# Made A Few Changes...And Some Questions



## SweetException (Feb 11, 2005)

I have been telling you all about all the problems i have been having and i took your advice. I got a heater for the size of my tank. And i also got an air pump that blows air through a long pipe thing. It looks really nice in my tank. The fish seem to be more active as well. I also got salt for it too. I put the two table spoons in it said to...Do you all use it? Does it work?? And how often do i have to do that? Hopefully my fish do well now. One more question....Have any of you bought fish offline? I seen a lot of different fish i have never seen in stores. Thanks

Christine


----------



## TheOldSalt (Jan 28, 2005)

I only use salt for those fish species that need it. Don't add any more until you make a big water change, abd be careful not to add too much, because you'll only remove so much with the old water.
As for buying fish online, no, I haven't. I sold a few online and shipped them out to buyers, but I've never actually bought any. I guess I just like to see what I'm getting first.


----------



## SweetException (Feb 11, 2005)

My fish seem to be doing much better since i made all the changes. They are more active and seem happier. Hopefully it continues this way. I would like to get a bigger tank now. And have two i think that would be nice


----------



## garfieldnfish (Jan 18, 2005)

Whenever you do water changes you need to replace the amount of salt you removed. So for every 5 gal you need to add one rounded tablespoon of aquarium salt back in. As far as ordering fish on line. I have ordered Siamese Algae eaters from Aquariumfish.net and was very pleased. I also won some fish on aquabid, again, I was happy with the transaction and the fish I received. But unless it is something you just absolutely cannot find at you LFS or they cannot get for you via special order, I would rather see the fish myself like OldSalt. Most specialized petstores (not chain stores like Petsmart and Petco, I know they do not do special orders) will try to get you the fish you want. I managed to get 4 L46 and 7 zebra otos thru special orders from my LFS and they turned out to be in great shape.


----------



## Vivid-Dawn (Jan 18, 2005)

About the salt ...since it doesn't seem like anybody pointed this detail out. The reason you don't need to add it unless you take water _out_ first, is it doesn't evaporate with everything else.
I do water changes bi-monthly, so that's the only time I put salt in.
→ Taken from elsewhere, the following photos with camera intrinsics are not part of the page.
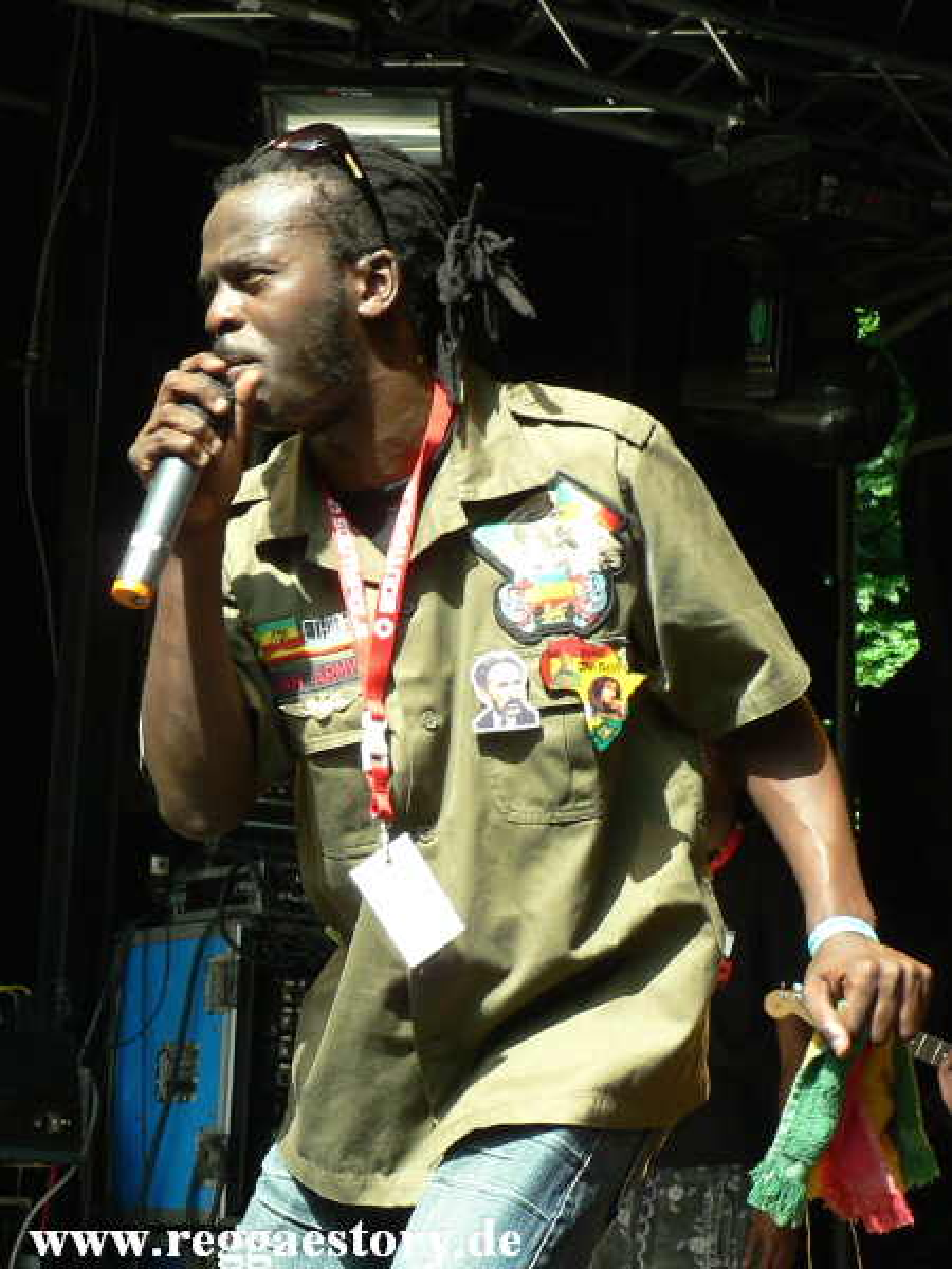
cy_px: 634
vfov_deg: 24.4
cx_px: 476
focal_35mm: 80
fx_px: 2934
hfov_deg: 18.4
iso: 64
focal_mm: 13.7
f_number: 4
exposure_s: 1/100
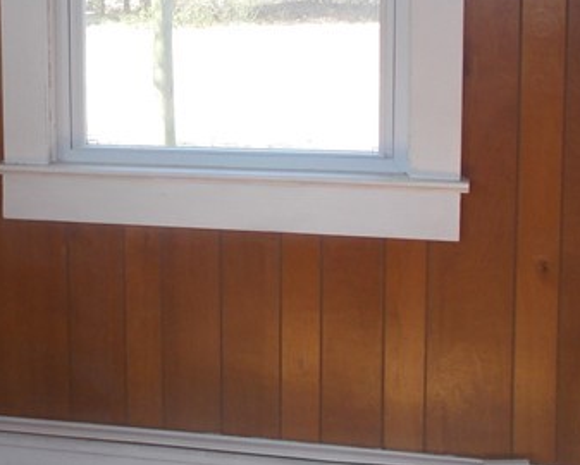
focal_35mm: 77
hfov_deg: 24.3
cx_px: 103
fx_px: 1323
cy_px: 117
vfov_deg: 19.8
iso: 80
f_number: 3.2
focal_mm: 4.6
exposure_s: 1/40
If I'm just adding a half gallon or so, to make up for evaporation, I just use the conditioners for the water.
Also, since I only have a 10 gallon tank (which only will hold 8, for some reason!), and only change 1.5 or 2 gallons at a time, I've made adjustments to the measuring of salt. Technically, for each gallon, it's 0.6 teaspoons...but I just use a rounded half teaspoon (or 1/4 for the 1/2 gallon), as that's easier. If *I* need to do something else, I hope somebody will tell me ^_^ But my fish seem fine, so far.


----------